** YOUR OBJECTIVE **
For every record below, repeat the text exactly and pass over any image.

Image comparison data
■ ■ ■ ■

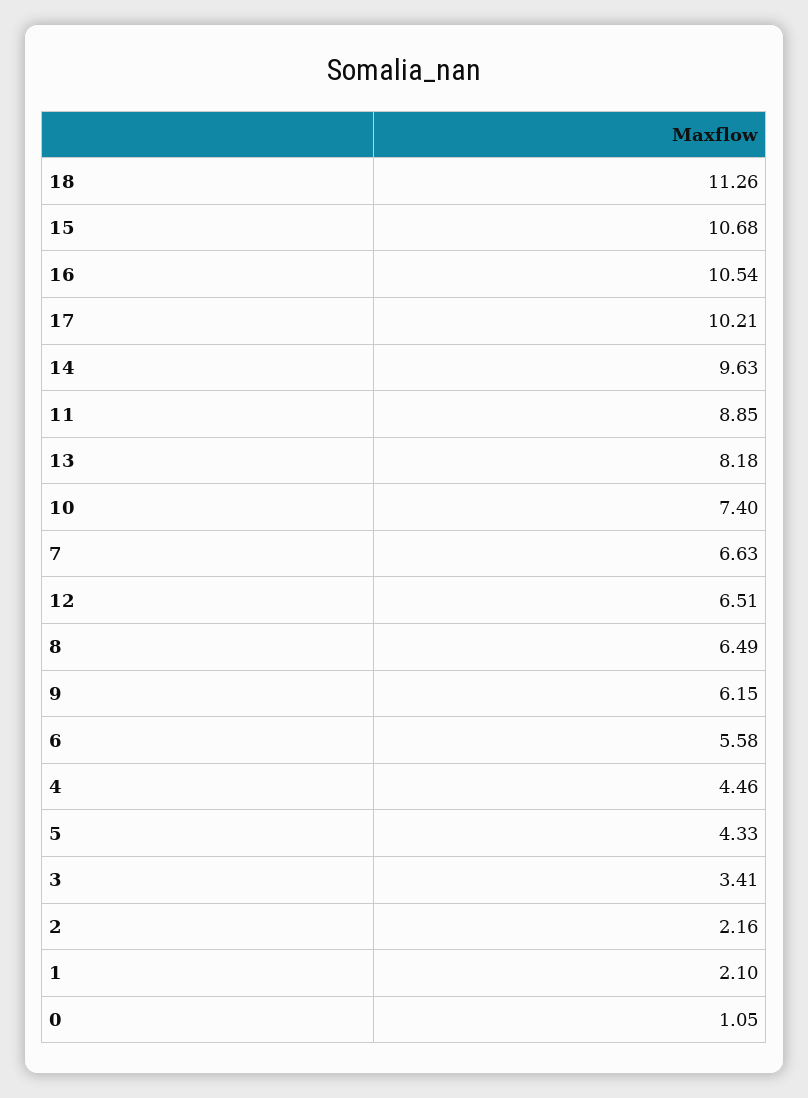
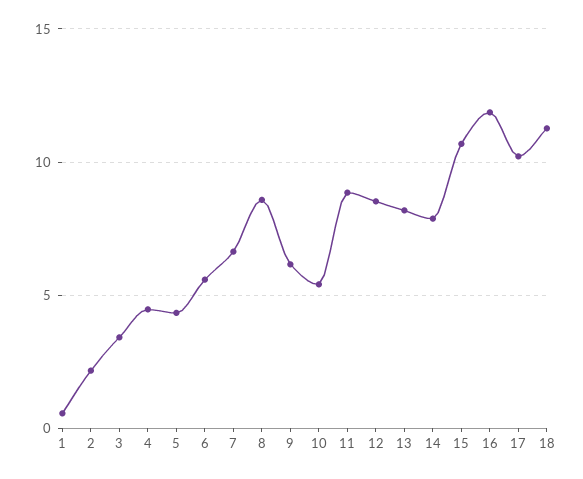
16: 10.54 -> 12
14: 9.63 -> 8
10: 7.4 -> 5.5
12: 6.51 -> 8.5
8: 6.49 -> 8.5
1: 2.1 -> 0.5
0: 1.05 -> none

■ ■ ■ ■

** SOLUTION FOR THIS EXERCISE **
16: 10.54 -> 12
14: 9.63 -> 8
10: 7.4 -> 5.5
12: 6.51 -> 8.5
8: 6.49 -> 8.5
1: 2.1 -> 0.5
0: 1.05 -> none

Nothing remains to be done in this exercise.